Séance en hémicycle du mardi 13 juin 2023 à 9h00
Questions orales sans débat — Insertion professionnelle des jeunes

Photo issue du site de l'Assemblée nationale ou de WikipediaPhilippe Juvin :

Lorsqu'on demande aux chefs d'entreprise quel est leur principal problème, ils répondent tous qu'ils ne parviennent pas à embaucher, ce qui est proprement invraisemblable et extravagant quand on sait que notre pays compte 5 millions de chômeurs.

L'une des raisons expliquant ce phénomène est probablement l'inadéquation de notre système de formation avec les besoins réels du pays. Pour y remédier, le groupe Les Républicains souhaite formuler trois propositions, sur lesquelles il aimerait connaître votre avis, madame la ministre de l'enseignement supérieur et de la recherche.

Nous proposons pour commencer la fermeture des filières qui conduisent à une impasse. Les sciences sociales sont à cet égard intéressantes en ce qu'elles concentrent 30 % des étudiants en master 2, mais seulement 2 % des postes de chercheur en entreprise. En effet, les chercheurs dont nous avons besoin ne sont pas des chercheurs en sciences sociales, mais en physique, en chimie, en médecine, ou en informatique. Fermez donc des filières dans ce premier domaine et ouvrez-en dans les autres.

Notre deuxième proposition a trait aux diplômes. En France, créer un diplôme demeure en effet une entreprise compliquée, nécessitant des mois, voire des années lorsque le diplôme est complexe ; et le temps qu'il voie le jour, le monde a changé, tout comme les besoins. Ainsi faudrait-il que nous parvenions ensemble à raccourcir les délais de création des diplômes, en accélérant leur validation, en ouvrant la possibilité de les valider a posteriori pour gagner du temps – même si des dispositifs sont actuellement en vigueur dans ce domaine –, voire en donnant aux entreprises la liberté de créer leurs propres diplômes. Notre appareil de formation doit s'adapter aussi vite qu'évoluent les besoins du monde.

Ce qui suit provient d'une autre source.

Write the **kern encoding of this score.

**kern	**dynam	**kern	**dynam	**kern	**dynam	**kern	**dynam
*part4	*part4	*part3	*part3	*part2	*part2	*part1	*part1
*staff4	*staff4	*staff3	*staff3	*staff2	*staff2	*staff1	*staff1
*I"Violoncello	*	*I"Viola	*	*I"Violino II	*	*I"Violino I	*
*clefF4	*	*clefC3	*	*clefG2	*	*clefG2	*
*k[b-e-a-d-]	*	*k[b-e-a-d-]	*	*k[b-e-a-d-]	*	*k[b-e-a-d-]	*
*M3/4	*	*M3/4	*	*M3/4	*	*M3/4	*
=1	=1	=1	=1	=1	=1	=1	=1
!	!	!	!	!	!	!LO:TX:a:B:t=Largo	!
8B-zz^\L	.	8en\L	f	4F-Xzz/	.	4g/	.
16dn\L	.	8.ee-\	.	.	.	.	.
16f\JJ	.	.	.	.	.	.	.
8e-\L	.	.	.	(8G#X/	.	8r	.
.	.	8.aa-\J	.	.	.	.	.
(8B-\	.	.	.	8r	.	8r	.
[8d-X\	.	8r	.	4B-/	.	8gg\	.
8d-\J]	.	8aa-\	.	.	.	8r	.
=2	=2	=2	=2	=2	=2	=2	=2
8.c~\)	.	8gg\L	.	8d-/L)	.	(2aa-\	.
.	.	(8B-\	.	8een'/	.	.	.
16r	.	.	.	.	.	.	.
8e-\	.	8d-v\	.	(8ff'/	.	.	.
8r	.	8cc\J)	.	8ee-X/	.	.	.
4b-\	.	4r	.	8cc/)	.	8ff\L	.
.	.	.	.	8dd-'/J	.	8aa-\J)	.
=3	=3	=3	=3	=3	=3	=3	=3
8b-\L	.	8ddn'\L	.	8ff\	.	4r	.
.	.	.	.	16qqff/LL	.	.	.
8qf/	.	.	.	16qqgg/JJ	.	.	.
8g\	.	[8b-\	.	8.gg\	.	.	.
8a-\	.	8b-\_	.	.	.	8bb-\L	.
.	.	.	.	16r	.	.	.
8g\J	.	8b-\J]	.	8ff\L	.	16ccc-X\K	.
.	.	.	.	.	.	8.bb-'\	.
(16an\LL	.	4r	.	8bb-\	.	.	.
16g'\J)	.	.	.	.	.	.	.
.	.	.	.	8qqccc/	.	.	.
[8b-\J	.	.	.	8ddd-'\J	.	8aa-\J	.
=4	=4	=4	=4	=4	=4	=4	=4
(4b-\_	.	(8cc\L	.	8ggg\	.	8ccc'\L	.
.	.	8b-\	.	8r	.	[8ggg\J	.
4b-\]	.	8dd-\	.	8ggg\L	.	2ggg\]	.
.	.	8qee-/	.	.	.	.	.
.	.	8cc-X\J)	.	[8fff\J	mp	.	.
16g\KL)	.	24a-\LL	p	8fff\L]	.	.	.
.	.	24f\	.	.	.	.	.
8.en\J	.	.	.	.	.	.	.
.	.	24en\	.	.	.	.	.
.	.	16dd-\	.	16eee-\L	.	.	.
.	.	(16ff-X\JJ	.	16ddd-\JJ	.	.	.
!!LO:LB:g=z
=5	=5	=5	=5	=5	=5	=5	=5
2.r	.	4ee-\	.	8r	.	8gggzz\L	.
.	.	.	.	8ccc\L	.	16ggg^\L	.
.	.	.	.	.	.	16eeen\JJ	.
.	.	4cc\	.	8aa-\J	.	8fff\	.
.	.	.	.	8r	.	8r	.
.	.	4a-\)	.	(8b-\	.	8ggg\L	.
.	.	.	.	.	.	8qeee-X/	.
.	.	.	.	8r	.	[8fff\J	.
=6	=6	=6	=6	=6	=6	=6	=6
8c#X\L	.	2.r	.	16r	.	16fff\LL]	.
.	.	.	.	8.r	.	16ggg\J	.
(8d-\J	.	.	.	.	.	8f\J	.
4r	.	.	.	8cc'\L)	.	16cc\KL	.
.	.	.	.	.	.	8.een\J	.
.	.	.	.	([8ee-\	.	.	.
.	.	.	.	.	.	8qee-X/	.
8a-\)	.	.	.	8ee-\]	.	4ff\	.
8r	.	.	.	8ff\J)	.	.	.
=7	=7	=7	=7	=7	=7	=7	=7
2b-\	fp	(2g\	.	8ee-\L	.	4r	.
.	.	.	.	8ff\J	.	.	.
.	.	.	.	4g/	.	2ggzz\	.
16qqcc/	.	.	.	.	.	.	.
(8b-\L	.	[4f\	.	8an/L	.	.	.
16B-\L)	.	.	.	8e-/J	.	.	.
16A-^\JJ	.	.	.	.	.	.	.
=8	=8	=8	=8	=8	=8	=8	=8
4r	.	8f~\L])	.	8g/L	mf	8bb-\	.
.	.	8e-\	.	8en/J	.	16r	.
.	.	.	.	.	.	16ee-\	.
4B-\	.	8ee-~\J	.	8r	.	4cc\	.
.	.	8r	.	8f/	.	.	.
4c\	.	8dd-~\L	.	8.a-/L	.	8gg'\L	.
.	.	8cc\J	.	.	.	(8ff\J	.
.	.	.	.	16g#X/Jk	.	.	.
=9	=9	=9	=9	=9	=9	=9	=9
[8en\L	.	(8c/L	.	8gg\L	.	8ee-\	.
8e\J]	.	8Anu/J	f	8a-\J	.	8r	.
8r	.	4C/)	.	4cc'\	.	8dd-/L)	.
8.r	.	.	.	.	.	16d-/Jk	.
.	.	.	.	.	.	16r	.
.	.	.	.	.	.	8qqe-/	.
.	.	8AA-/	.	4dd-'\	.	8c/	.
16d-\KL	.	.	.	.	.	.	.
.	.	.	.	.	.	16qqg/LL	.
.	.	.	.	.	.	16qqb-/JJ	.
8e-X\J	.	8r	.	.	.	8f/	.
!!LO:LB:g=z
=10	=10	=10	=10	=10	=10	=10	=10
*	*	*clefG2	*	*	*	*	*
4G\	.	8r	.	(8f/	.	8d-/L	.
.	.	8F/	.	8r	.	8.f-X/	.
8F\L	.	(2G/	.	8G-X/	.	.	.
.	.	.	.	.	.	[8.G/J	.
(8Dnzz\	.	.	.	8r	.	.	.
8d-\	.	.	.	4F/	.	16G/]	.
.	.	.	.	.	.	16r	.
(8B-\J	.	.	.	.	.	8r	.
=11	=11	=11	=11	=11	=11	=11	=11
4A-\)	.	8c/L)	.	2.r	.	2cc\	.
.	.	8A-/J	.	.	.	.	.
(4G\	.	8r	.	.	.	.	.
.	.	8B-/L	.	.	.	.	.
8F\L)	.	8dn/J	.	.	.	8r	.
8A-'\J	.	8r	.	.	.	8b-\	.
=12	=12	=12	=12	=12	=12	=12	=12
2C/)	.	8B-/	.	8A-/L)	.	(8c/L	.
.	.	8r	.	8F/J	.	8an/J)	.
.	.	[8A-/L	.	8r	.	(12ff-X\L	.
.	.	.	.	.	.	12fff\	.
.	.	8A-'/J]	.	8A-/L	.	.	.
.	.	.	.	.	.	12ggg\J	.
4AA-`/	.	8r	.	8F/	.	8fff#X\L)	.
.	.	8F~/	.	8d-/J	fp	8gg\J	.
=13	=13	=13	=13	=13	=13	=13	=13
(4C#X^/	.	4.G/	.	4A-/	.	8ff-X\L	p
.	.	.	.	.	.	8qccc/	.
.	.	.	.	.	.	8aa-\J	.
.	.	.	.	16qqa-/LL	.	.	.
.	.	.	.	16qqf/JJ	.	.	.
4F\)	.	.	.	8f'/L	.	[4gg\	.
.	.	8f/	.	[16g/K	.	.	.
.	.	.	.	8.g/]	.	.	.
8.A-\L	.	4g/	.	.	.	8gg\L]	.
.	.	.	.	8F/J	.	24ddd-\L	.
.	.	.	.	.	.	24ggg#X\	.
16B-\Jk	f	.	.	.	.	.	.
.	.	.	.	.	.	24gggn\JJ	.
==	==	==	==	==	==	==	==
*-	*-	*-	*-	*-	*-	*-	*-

Enfin, troisième aspect, ayez une vision des vrais besoins du pays. Je sais que vous y travaillez, mais j'aimerais que nous fassions le point sur cette question, car mon impression est que nous avançons dans le noir, comme des somnambules.

Je rappelle que les entreprises doivent se doter de ce qu'on appelle une gestion prévisionnelle des emplois et des compétences (GPEC). L'expression est un peu barbare, mais elle signifie que les entreprises s'efforcent de se projeter en identifiant leurs besoins à un an, cinq ans, dix ans. La nation doit faire la même chose et se demander de combien de chauffeurs de bus, de couvreurs, de physiciens, de chimistes, de chercheurs dans le domaine nucléaire elle aura besoin dans cinq ans et dans dix ans. C'est à cette condition que nous cesserons d'avancer à tâtons et que nous pourrons adapter notre système universitaire et nos écoles aux besoins réels du pays.

J'insiste, il est absolument fondamental d'améliorer l'adaptation de notre système de formation au monde qui change : à défaut, nous continuerons d'avoir des millions de chômeurs d'un côté, et des millions de chefs d'entreprise incapables de recruter de l'autre. Et quand je parle de chefs d'entreprise, j'inclus dans cette dénomination les directeurs d'hôpital, les maires, les patrons de collectivité locale qui cherchent à recruter des profils qui n'existent actuellement pas sur le marché du travail.

Je le répète une nouvelle fois : l'adéquation entre la formation et les besoins réels du monde constitue une condition absolument fondamentale de la prospérité du pays.